> WORK TASK
The full set of records below is to be reproduced without a single alteration.

** Opening LISTED ENTRIES block **

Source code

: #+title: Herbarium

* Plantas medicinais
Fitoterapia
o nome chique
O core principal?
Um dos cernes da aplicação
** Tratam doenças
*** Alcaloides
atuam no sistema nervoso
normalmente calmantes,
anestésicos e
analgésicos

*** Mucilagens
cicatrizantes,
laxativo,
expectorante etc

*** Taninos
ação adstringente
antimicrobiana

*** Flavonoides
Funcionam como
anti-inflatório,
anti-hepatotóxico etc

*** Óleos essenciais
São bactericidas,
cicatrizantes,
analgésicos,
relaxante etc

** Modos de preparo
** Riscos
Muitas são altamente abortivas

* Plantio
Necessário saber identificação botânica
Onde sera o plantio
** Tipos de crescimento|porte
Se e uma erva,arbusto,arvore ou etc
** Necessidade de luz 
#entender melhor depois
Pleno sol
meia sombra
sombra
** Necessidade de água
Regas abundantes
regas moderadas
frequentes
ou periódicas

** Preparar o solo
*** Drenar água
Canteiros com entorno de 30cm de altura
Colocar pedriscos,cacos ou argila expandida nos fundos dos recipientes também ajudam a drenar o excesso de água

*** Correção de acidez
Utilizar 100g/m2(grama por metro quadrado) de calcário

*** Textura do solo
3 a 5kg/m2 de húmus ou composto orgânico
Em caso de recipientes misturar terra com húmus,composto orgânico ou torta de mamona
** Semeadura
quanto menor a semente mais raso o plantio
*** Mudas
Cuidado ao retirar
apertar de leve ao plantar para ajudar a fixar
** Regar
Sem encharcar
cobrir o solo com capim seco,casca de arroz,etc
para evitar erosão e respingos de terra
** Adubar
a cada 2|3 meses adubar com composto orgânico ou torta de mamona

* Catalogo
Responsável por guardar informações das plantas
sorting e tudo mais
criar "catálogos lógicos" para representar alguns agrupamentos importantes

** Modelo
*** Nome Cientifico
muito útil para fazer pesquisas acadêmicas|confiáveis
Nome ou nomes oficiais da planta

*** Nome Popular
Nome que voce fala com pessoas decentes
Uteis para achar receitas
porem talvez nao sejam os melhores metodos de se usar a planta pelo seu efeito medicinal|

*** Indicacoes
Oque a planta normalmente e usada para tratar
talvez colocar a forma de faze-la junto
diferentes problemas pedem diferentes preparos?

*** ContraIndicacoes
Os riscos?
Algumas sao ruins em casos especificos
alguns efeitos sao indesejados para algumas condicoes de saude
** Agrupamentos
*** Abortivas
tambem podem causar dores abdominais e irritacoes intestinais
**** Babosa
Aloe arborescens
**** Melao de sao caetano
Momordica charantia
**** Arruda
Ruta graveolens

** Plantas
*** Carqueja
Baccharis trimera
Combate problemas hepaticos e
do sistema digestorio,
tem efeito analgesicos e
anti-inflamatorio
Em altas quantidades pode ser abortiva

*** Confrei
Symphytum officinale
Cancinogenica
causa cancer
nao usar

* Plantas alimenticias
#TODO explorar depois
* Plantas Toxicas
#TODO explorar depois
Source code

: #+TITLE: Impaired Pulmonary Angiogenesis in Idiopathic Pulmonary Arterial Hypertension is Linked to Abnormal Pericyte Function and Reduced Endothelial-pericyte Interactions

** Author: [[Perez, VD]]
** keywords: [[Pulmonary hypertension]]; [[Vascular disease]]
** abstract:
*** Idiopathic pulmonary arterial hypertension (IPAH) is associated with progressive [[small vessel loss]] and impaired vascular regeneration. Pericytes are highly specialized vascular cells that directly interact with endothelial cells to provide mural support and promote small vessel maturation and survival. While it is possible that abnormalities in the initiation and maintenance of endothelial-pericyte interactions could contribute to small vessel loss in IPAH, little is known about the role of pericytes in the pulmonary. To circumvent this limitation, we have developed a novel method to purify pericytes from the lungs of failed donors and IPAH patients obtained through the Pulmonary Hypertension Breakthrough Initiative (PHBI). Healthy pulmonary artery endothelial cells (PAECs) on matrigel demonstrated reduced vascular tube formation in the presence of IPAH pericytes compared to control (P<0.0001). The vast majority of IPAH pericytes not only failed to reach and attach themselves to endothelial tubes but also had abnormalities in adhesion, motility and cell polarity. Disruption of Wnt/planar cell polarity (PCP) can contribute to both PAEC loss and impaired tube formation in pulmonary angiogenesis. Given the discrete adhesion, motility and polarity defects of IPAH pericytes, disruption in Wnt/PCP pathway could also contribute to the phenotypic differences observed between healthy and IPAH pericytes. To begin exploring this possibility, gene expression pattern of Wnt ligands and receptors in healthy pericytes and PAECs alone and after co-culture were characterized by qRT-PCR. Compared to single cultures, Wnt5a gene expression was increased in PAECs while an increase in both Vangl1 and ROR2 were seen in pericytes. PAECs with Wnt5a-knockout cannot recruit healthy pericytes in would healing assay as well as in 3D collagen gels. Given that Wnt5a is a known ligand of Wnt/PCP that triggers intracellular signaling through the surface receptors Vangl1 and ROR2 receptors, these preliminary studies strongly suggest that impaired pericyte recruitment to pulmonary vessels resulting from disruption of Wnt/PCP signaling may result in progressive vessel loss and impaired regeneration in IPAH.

** Closing LISTED ENTRIES block **

> SOLUTION
Source code

: #+title: Herbarium

* Plantas medicinais
Fitoterapia
o nome chique
O core principal?
Um dos cernes da aplicação
** Tratam doenças
*** Alcaloides
atuam no sistema nervoso
normalmente calmantes,
anestésicos e
analgésicos

*** Mucilagens
cicatrizantes,
laxativo,
expectorante etc

*** Taninos
ação adstringente
antimicrobiana

*** Flavonoides
Funcionam como
anti-inflatório,
anti-hepatotóxico etc

*** Óleos essenciais
São bactericidas,
cicatrizantes,
analgésicos,
relaxante etc

** Modos de preparo
** Riscos
Muitas são altamente abortivas

* Plantio
Necessário saber identificação botânica
Onde sera o plantio
** Tipos de crescimento|porte
Se e uma erva,arbusto,arvore ou etc
** Necessidade de luz 
#entender melhor depois
Pleno sol
meia sombra
sombra
** Necessidade de água
Regas abundantes
regas moderadas
frequentes
ou periódicas

** Preparar o solo
*** Drenar água
Canteiros com entorno de 30cm de altura
Colocar pedriscos,cacos ou argila expandida nos fundos dos recipientes também ajudam a drenar o excesso de água

*** Correção de acidez
Utilizar 100g/m2(grama por metro quadrado) de calcário

*** Textura do solo
3 a 5kg/m2 de húmus ou composto orgânico
Em caso de recipientes misturar terra com húmus,composto orgânico ou torta de mamona
** Semeadura
quanto menor a semente mais raso o plantio
*** Mudas
Cuidado ao retirar
apertar de leve ao plantar para ajudar a fixar
** Regar
Sem encharcar
cobrir o solo com capim seco,casca de arroz,etc
para evitar erosão e respingos de terra
** Adubar
a cada 2|3 meses adubar com composto orgânico ou torta de mamona

* Catalogo
Responsável por guardar informações das plantas
sorting e tudo mais
criar "catálogos lógicos" para representar alguns agrupamentos importantes

** Modelo
*** Nome Cientifico
muito útil para fazer pesquisas acadêmicas|confiáveis
Nome ou nomes oficiais da planta

*** Nome Popular
Nome que voce fala com pessoas decentes
Uteis para achar receitas
porem talvez nao sejam os melhores metodos de se usar a planta pelo seu efeito medicinal|

*** Indicacoes
Oque a planta normalmente e usada para tratar
talvez colocar a forma de faze-la junto
diferentes problemas pedem diferentes preparos?

*** ContraIndicacoes
Os riscos?
Algumas sao ruins em casos especificos
alguns efeitos sao indesejados para algumas condicoes de saude
** Agrupamentos
*** Abortivas
tambem podem causar dores abdominais e irritacoes intestinais
**** Babosa
Aloe arborescens
**** Melao de sao caetano
Momordica charantia
**** Arruda
Ruta graveolens

** Plantas
*** Carqueja
Baccharis trimera
Combate problemas hepaticos e
do sistema digestorio,
tem efeito analgesicos e
anti-inflamatorio
Em altas quantidades pode ser abortiva

*** Confrei
Symphytum officinale
Cancinogenica
causa cancer
nao usar

* Plantas alimenticias
#TODO explorar depois
* Plantas Toxicas
#TODO explorar depois
Source code

: #+TITLE: Impaired Pulmonary Angiogenesis in Idiopathic Pulmonary Arterial Hypertension is Linked to Abnormal Pericyte Function and Reduced Endothelial-pericyte Interactions

** Author: [[Perez, VD]]
** keywords: [[Pulmonary hypertension]]; [[Vascular disease]]
** abstract:
*** Idiopathic pulmonary arterial hypertension (IPAH) is associated with progressive [[small vessel loss]] and impaired vascular regeneration. Pericytes are highly specialized vascular cells that directly interact with endothelial cells to provide mural support and promote small vessel maturation and survival. While it is possible that abnormalities in the initiation and maintenance of endothelial-pericyte interactions could contribute to small vessel loss in IPAH, little is known about the role of pericytes in the pulmonary. To circumvent this limitation, we have developed a novel method to purify pericytes from the lungs of failed donors and IPAH patients obtained through the Pulmonary Hypertension Breakthrough Initiative (PHBI). Healthy pulmonary artery endothelial cells (PAECs) on matrigel demonstrated reduced vascular tube formation in the presence of IPAH pericytes compared to control (P<0.0001). The vast majority of IPAH pericytes not only failed to reach and attach themselves to endothelial tubes but also had abnormalities in adhesion, motility and cell polarity. Disruption of Wnt/planar cell polarity (PCP) can contribute to both PAEC loss and impaired tube formation in pulmonary angiogenesis. Given the discrete adhesion, motility and polarity defects of IPAH pericytes, disruption in Wnt/PCP pathway could also contribute to the phenotypic differences observed between healthy and IPAH pericytes. To begin exploring this possibility, gene expression pattern of Wnt ligands and receptors in healthy pericytes and PAECs alone and after co-culture were characterized by qRT-PCR. Compared to single cultures, Wnt5a gene expression was increased in PAECs while an increase in both Vangl1 and ROR2 were seen in pericytes. PAECs with Wnt5a-knockout cannot recruit healthy pericytes in would healing assay as well as in 3D collagen gels. Given that Wnt5a is a known ligand of Wnt/PCP that triggers intracellular signaling through the surface receptors Vangl1 and ROR2 receptors, these preliminary studies strongly suggest that impaired pericyte recruitment to pulmonary vessels resulting from disruption of Wnt/PCP signaling may result in progressive vessel loss and impaired regeneration in IPAH.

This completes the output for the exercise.